Optimizing KV Cache for Chain-of-Thought LLMs

Chain-of-Thought (CoT) reasoning in large language models (LLMs) significantly improves accuracy on complex tasks but incurs excessive memory overhead due to the long think-stage sequences stored in the Key-Value (KV) cache.

A new approach, called Crystal-KV, efficiently manages the KV cache, leveraging the "answer-first" principle.
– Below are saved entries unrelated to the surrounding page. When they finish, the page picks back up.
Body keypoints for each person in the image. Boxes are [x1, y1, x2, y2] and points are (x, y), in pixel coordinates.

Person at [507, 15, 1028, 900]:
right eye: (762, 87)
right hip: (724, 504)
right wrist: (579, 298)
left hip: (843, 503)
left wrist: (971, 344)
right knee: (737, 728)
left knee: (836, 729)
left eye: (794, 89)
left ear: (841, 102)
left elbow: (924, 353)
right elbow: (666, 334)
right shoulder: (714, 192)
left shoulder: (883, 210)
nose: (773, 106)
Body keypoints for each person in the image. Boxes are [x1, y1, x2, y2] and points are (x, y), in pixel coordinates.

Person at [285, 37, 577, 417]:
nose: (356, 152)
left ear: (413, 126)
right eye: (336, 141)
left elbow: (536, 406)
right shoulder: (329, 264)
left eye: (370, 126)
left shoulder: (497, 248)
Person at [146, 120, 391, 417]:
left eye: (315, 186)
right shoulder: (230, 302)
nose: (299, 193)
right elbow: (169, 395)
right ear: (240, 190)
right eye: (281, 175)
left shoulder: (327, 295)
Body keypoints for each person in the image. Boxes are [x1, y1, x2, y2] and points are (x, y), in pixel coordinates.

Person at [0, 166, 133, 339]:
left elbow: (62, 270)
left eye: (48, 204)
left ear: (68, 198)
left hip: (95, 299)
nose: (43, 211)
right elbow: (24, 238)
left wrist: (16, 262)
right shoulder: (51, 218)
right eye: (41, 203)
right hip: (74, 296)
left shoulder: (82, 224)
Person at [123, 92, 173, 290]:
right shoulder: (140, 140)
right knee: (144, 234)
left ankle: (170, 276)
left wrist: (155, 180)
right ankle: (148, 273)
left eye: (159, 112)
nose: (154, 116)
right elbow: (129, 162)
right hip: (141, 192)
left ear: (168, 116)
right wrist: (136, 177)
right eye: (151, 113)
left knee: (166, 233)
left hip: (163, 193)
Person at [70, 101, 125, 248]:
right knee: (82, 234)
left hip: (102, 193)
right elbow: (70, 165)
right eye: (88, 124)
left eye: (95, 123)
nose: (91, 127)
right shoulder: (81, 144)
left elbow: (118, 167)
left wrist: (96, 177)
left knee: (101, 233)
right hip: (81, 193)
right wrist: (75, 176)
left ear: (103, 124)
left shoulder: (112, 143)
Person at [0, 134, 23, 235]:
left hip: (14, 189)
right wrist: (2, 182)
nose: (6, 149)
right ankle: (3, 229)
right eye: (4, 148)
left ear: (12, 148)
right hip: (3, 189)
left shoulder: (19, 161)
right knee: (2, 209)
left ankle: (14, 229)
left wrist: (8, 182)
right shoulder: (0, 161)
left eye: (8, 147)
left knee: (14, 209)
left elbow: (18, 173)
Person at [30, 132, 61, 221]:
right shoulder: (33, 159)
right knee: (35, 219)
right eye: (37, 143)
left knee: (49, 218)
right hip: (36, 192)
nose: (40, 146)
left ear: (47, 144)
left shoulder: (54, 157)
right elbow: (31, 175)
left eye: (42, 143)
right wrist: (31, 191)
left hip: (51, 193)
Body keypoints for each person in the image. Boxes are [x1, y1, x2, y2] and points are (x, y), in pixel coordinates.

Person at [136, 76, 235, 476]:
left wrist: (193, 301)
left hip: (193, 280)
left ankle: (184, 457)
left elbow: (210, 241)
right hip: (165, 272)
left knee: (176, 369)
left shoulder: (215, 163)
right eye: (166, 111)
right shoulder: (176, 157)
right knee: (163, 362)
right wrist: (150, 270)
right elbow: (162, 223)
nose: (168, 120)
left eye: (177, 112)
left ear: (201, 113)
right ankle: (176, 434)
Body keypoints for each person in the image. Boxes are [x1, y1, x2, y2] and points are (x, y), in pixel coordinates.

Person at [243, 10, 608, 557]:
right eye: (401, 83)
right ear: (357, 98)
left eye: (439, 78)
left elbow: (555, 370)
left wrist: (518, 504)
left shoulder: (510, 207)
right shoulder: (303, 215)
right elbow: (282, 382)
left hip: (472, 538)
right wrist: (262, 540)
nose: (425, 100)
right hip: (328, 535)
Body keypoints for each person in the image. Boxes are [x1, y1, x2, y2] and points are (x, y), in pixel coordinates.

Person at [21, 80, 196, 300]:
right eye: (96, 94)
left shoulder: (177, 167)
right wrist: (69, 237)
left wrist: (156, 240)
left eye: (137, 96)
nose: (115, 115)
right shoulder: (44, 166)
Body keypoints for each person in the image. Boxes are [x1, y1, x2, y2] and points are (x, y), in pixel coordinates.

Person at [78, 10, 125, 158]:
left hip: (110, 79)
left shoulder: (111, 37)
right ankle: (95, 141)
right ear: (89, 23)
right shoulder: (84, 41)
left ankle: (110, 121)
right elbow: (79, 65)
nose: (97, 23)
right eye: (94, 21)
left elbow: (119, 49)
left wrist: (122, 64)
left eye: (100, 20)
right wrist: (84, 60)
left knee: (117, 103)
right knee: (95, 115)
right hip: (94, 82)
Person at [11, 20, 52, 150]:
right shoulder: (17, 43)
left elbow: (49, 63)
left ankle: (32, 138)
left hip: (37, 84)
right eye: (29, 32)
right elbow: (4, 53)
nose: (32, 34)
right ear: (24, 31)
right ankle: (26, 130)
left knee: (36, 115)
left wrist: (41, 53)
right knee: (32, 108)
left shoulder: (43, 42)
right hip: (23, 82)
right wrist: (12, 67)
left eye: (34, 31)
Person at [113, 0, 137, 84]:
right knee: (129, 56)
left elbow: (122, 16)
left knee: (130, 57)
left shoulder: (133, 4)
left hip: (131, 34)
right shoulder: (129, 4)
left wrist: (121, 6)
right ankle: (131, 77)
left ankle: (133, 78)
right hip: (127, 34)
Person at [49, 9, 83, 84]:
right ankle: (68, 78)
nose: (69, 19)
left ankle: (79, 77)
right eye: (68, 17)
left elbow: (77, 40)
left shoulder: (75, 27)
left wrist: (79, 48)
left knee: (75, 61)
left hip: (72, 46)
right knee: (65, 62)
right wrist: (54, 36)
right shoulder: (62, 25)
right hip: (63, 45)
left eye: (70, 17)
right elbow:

Crystal-KV distinguishes between:

  • SlipKV: mainly maintains the reasoning flow but may occasionally introduce misleading context.
  • CrystalKV: truly contributes to the correctness of the final answer.

How Crystal-KV Works

Crystal-KV uses an attention-based Least Recently Frequently Used algorithm to precisely identify when a SlipKV entry's utility expires and evicts it, retaining CrystalKV without disrupting reasoning flow. Furthermore, it introduces an adaptive cache budget allocation algorithm that estimates the importance of each layer/head and adjusts the KV cache budget during inference, amplifying critical components to improve budget utilization.

Results show that Crystal-KV achieves state-of-the-art KV cache compression, significantly improves throughput, and enables faster response time, while maintaining, or even improving, answer accuracy for CoT reasoning.